Human error has always been a part of officiating. I can’t recite every perfect game in MLB history, but I sure as heck can recount the blunder by first-base umpire Don Joyce that robbed Armando Galarraga of perfection in 2010.

That said, I’m fully in favor of eliminating mistakes by the rules keepers. It would be wonderful if we never saw another called strike just outside the zone, or another foul on which James Harden wasn’t actually touched, or another flag for pass interference when receiver and cornerback were being equally grabby.

Unless it steals from my entertainment. In which case, I’ll happily take the botched call.

We watch sports for a lot of reasons. We admire the physical superiority and beauty of our athletes, and applaud their fathomless efforts. We want to associate with winners. All of those factors point to replay reviews. They make us want to get things right.

But there’s another reason we love athletic competition. In fact, it’s the deepest reason of all. It’s the drama.

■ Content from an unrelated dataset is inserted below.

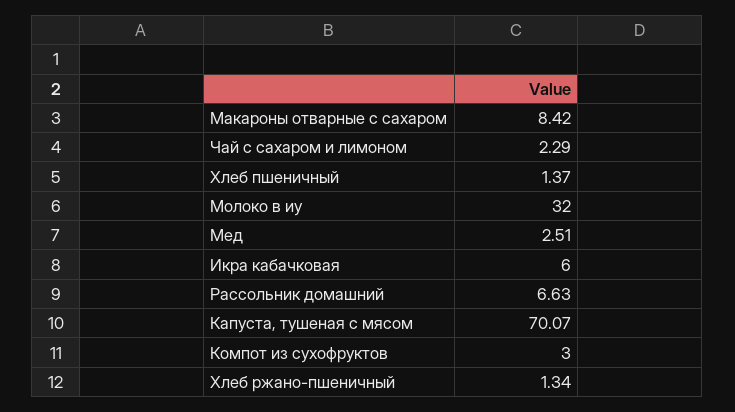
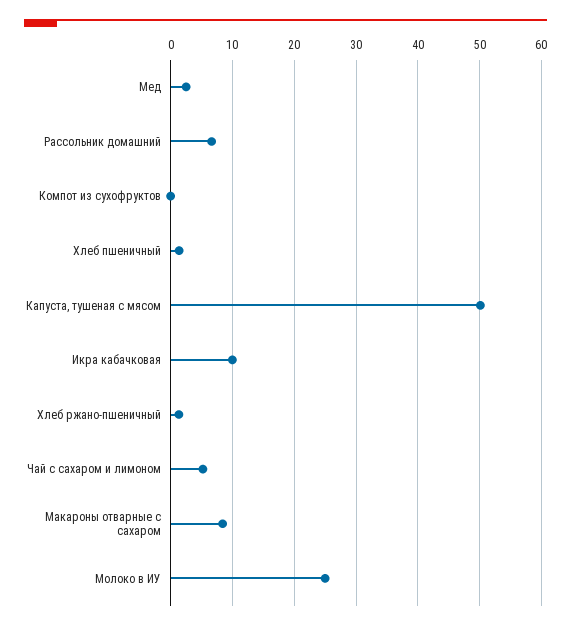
Чай с сахаром и лимоном: 2.29 -> 5
Молоко в иу: 32 -> 25
Икра кабачковая: 6 -> 10
Капуста, тушеная с мясом: 70.07 -> 50
Компот из сухофруктов: 3 -> 0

There is nothing in the other areas of our humdrum lives to simulate bases loaded in the bottom of the ninth inning, or a sudden-death playoff at The Masters. These events might occur 2,000 miles away. They might involve 19-year-olds. And yet they make our hearts pound like a half-hour on the Stairmaster.

And there is one surefire way to thwart this drama - by stopping play so that officials can stare at a video monitor for a couple minutes, or wait for an advisor in New York to make his decree.

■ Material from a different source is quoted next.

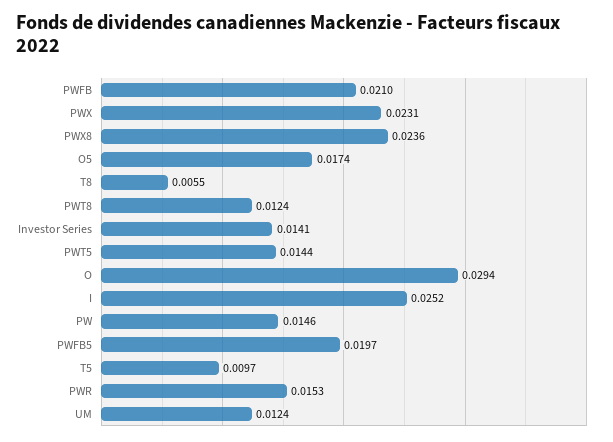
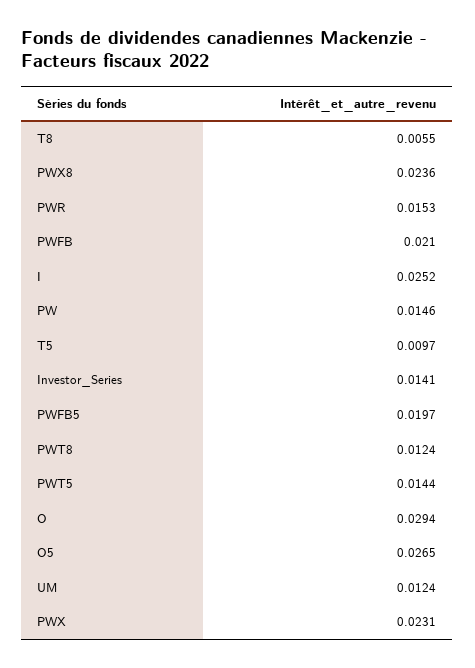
O5: 0.0174 -> 0.0265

Remember that big Patriots-?Steelers showdown on Dec. 17? It was as good as advertised, right up until the time Pittsburgh tight end Jesse James caught a short pass from Ben Roethlisberger and dove to the goal line with 28 seconds left. Officials signaled the go-ahead touchdown. Then came the review.

This was the crucial play in the crucial game of the season in the AFC, and the intensity dissipated like a leaky balloon while the striped ones figured out whether James had secured the ball before he broke the plane. Football fans are still debating whether it was a catch, but it wasn’t the ruling that ruined this moment. It was the unplanned, buzz-killing intermission.

It was as if we got to the scene in Star Wars where Luke was zooming down that narrow trench in his X-wing, taking aim at the Death Star’s soft spot, when suddenly the image froze so that a couple of astrophysicists could debate whether the hero really would have outrun those TIE fighters.

Please, spare us the debate and cut to the explosion.

Our holiday experience would not have been enhanced had Stafford’s officiating crew taken time to review Durant-vs.-LeBron. They might have gotten the call right, but the rupture of our rapture would have been all wrong.

Their present to us was a no-call and the continuation of play. That’s sports. And that’s entertainment.